Provided records
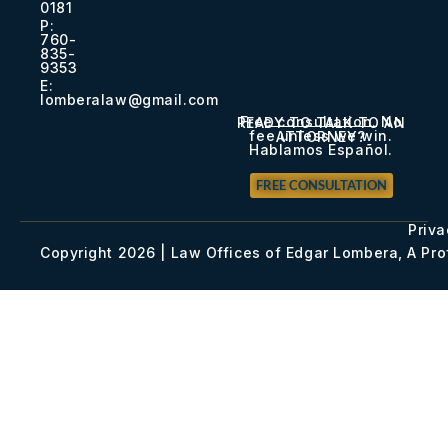
0181​
P:
760-
835-
9353​
E:
lomberalaw@gmail.com
Free consultation. No
READY TO TALK TO AN
fee unless we win.
ATTORNEY?
Hablamos Español.
FREE CONSULTATION
Priva
Copyright 2026 | Law Offices of Edgar Lombera, A Pr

Instructions for the task
Would you please repeat the entries above verbatim, excluding each picture?

Task solution
0181​
P:
760-
835-
9353​
E:
lomberalaw@gmail.com
Free consultation. No
READY TO TALK TO AN
fee unless we win.
ATTORNEY?
Hablamos Español.
FREE CONSULTATION
Priva
Copyright 2026 | Law Offices of Edgar Lombera, A Pr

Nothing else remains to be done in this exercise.